Rigorous user testing is critical to ensuring that eClinical approaches and solutions are human-centred. For the work on the Pain Mannequin and specifically the workshops around ethnicity, a personalised approach to user testing was pioneered. When
testing user interfaces and concepts, a participant often is presented with a design and asked to comment or interact to help developers understand how to iterate and improve. This is an effective method, but the team was conscious that it was important to individualise the experience when testing interfaces around subjective pain measures.

This is particularly important when testing around ethnicity and individualised pain triggers and treatments. To support this requirement, a dynamic testing environment was created that presented the same set of designs to participants, but captured personalised pain triggers and treatments.
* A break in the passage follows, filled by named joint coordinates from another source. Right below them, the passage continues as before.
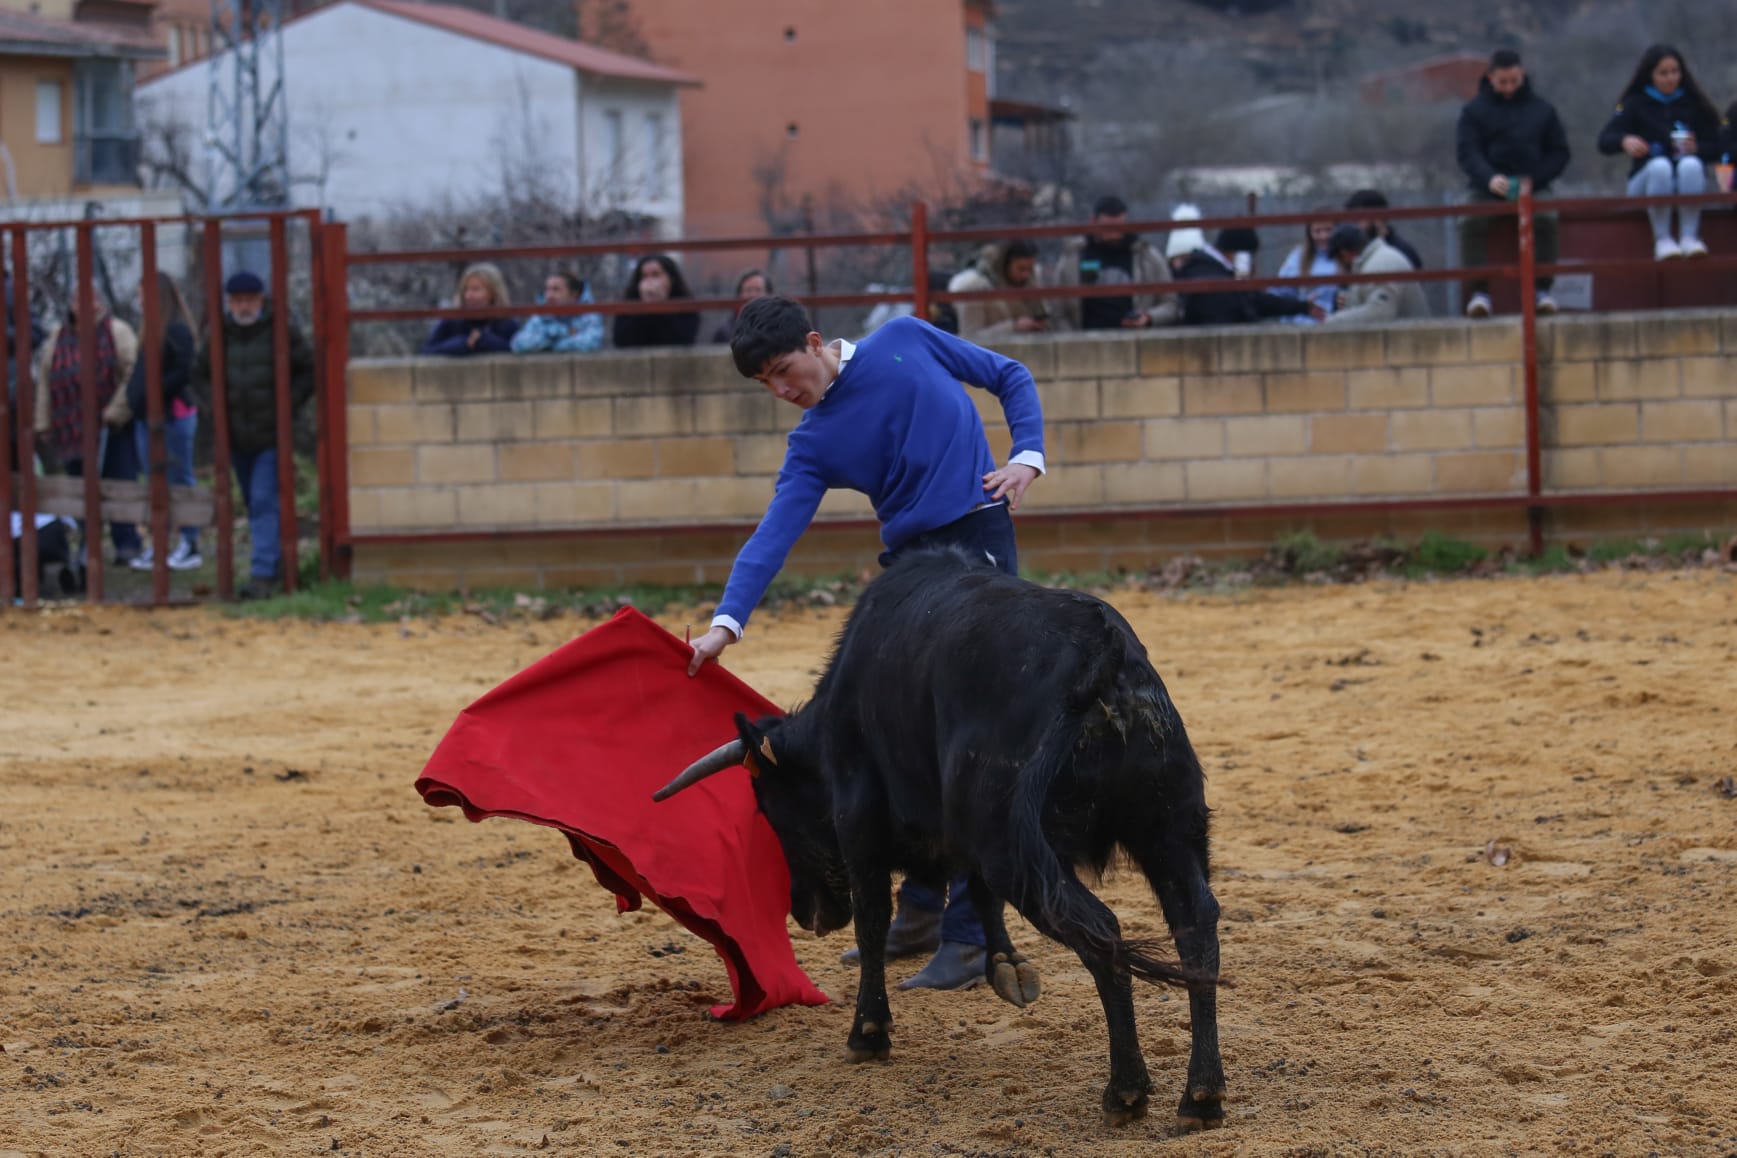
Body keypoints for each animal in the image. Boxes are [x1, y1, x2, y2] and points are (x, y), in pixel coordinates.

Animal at [656, 552, 1229, 1131]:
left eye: (770, 807)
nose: (805, 913)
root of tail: (1102, 658)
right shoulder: (966, 832)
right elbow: (975, 893)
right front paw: (1005, 965)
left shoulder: (860, 821)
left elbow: (873, 921)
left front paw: (868, 1033)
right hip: (1168, 832)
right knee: (1195, 924)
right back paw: (1201, 1096)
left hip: (1020, 855)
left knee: (1103, 930)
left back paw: (1127, 1090)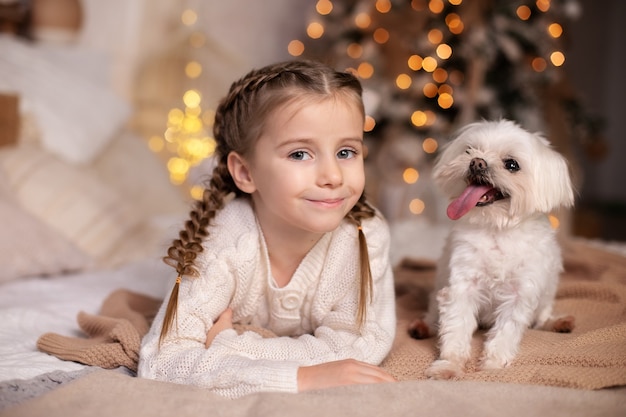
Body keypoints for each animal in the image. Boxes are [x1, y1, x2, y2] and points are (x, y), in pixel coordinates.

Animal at [410, 118, 576, 378]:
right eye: (469, 150)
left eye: (512, 164)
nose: (477, 162)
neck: (497, 230)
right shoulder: (462, 287)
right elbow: (456, 328)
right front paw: (449, 365)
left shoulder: (520, 294)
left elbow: (506, 332)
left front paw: (493, 365)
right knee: (433, 314)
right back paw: (422, 327)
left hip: (547, 293)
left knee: (541, 317)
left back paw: (557, 322)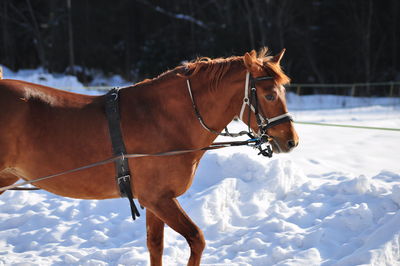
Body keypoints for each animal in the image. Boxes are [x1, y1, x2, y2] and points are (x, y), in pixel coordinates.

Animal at [0, 48, 298, 264]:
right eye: (269, 95)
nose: (291, 141)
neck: (162, 118)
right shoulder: (158, 199)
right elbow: (197, 239)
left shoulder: (156, 203)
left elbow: (156, 246)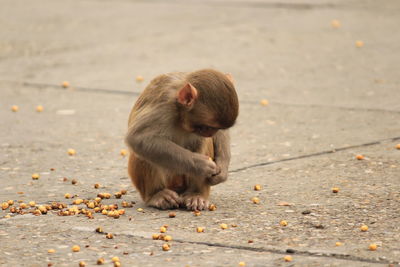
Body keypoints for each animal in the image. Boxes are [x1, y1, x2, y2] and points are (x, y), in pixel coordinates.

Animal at [126, 69, 238, 211]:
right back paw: (157, 195)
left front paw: (222, 170)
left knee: (203, 141)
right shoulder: (163, 106)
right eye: (208, 126)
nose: (211, 133)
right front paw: (201, 165)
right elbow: (139, 138)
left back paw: (196, 194)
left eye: (216, 128)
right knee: (144, 151)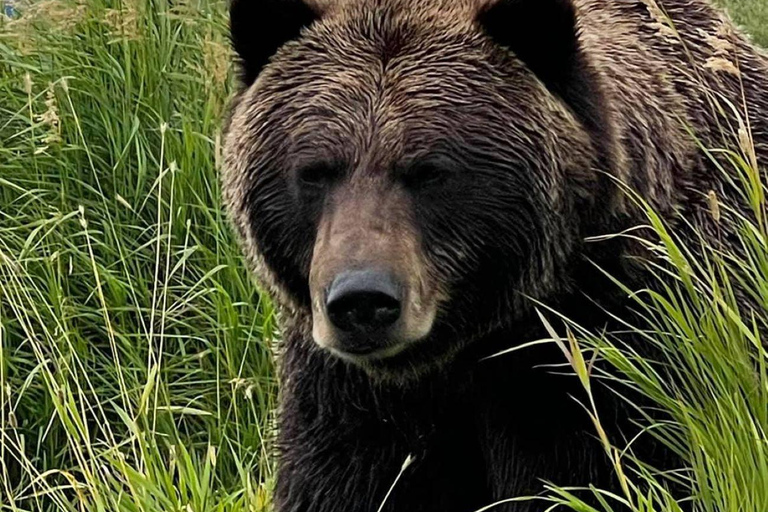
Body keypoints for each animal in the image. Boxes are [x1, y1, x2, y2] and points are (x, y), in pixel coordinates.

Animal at [221, 0, 768, 510]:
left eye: (429, 170)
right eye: (314, 170)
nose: (362, 300)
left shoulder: (617, 357)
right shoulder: (345, 399)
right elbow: (344, 482)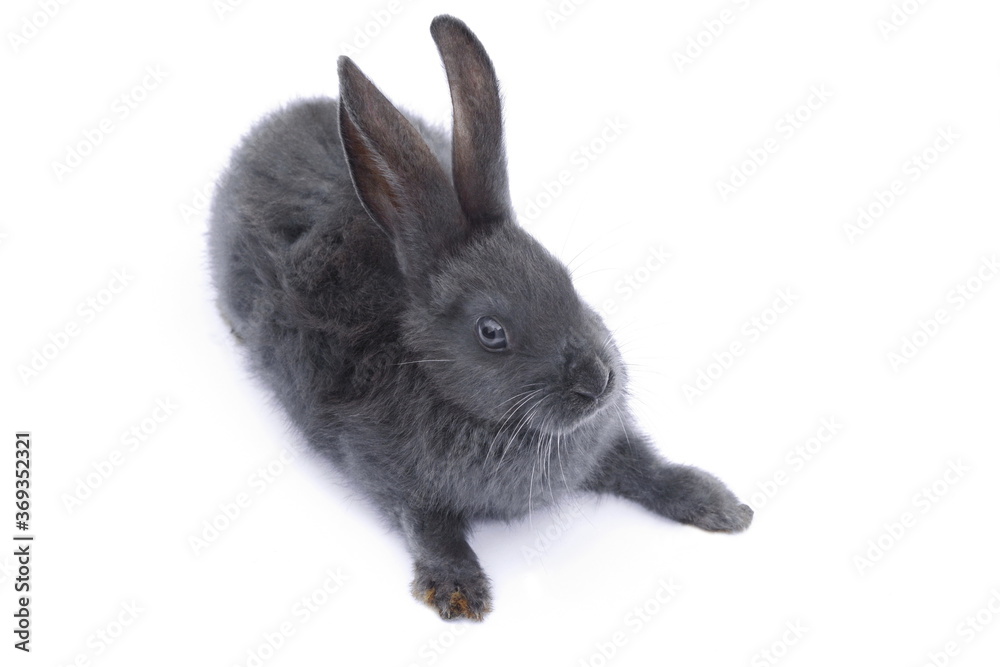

This meant that when it was testing an interaction flow, the data and labels around pain were person-specific allowing a much more authentic and targeted set of user tests.

Furthermore, this approach created better engagement with testing and removed barriers and conceptual leaps often required if data or specifics of pain and health measurement do not relate to the individual. The method of using a human-centred approach to design
the user testing and workshops also ensured that the team reduced some of the unconscious biases present when using non-personalised data for testing.

Individuals power clinical research and the results it yields. More engaged patients – both minority and non-minority – are less likely to drop out of studies and are more likely to be
compliant, which can drive better data and faster clinical trials.

Digital solutions including eCOA that consider the individual first and deliver the flexibility, configurability and convenience to enable highly personalised, culturally applicable experiences can be an efficient means of data collection and a powerful tool for boosting retention and compliance across all participants.